**WORK INSTRUCTION**
Your answer must consist of the lines running from the one that holds "دستاوردهای علمی: |" to the end of the data, copied exactly.

**MATERIAL TO PROCESS**
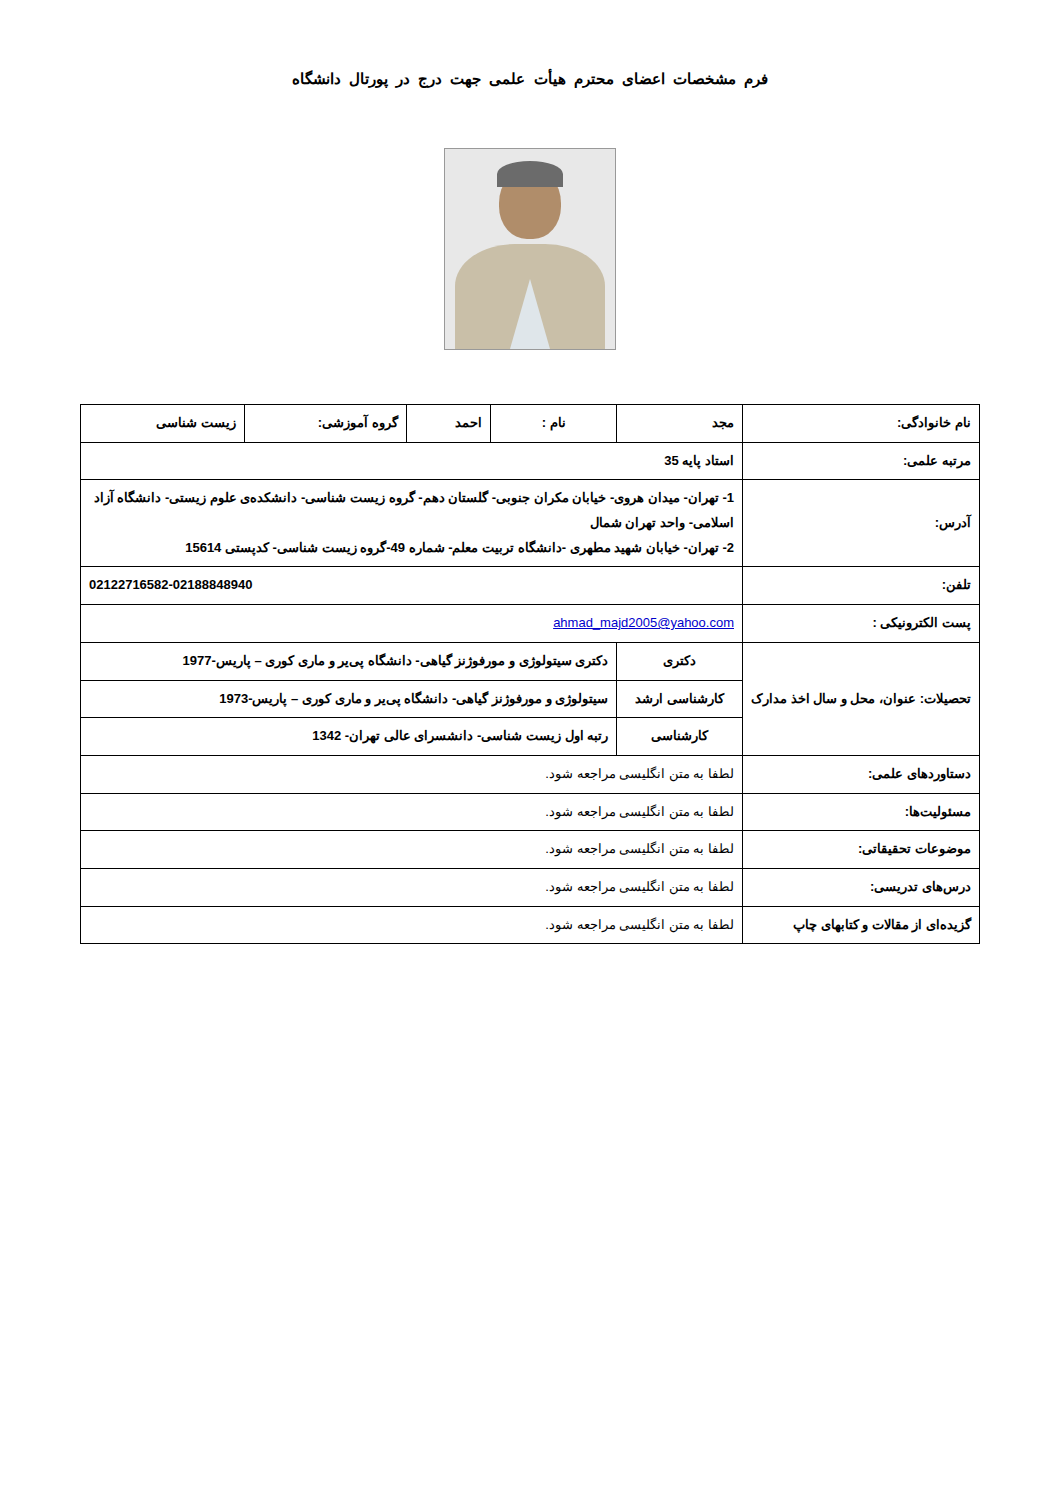فرم مشخصات اعضای محترم هیأت علمی جهت درج در پورتال دانشگاه
| نام خانوادگی: | مجد | نام : | احمد | گروه آموزشی: | زیست شناسی |
| مرتبه علمی: | استاد پایه 35 |
| آدرس: | 1- تهران- میدان هروی- خیابان مکران جنوبی- گلستان دهم- گروه زیست شناسی- دانشکده‌ی علوم زیستی- دانشگاه آزاد اسلامی- واحد تهران شمال 2- تهران- خیابان شهید مطهری -دانشگاه تربیت معلم- شماره 49-گروه زیست شناسی- کدپستی 15614 |
| تلفن: | 02122716582-02188848940 |
| پست الکترونیکی : | ahmad_majd2005@yahoo.com |
| تحصیلات: عنوان، محل و سال اخذ مدارک | دکتری | دکتری سیتولوژی و مورفوژنز گیاهی- دانشگاه پی‌یر و ماری کوری – پاریس-1977 |
| کارشناسی ارشد | سیتولوژی و مورفوژنز گیاهی- دانشگاه پی‌یر و ماری کوری – پاریس-1973 |
| کارشناسی | رتبه اول زیست شناسی- دانشسرای عالی تهران- 1342 |
| دستاوردهای علمی: | لطفا به متن انگلیسی مراجعه شود. |
| مسئولیت‌ها: | لطفا به متن انگلیسی مراجعه شود. |
| موضوعات تحقیقاتی: | لطفا به متن انگلیسی مراجعه شود. |
| درس‌های تدریسی: | لطفا به متن انگلیسی مراجعه شود. |
| گزیده‌ای از مقالات و کتابهای چاپ | لطفا به متن انگلیسی مراجعه شود. |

**EXERCISE ANSWER**
| دستاوردهای علمی: | لطفا به متن انگلیسی مراجعه شود. |
| مسئولیت‌ها: | لطفا به متن انگلیسی مراجعه شود. |
| موضوعات تحقیقاتی: | لطفا به متن انگلیسی مراجعه شود. |
| درس‌های تدریسی: | لطفا به متن انگلیسی مراجعه شود. |
| گزیده‌ای از مقالات و کتابهای چاپ | لطفا به متن انگلیسی مراجعه شود. |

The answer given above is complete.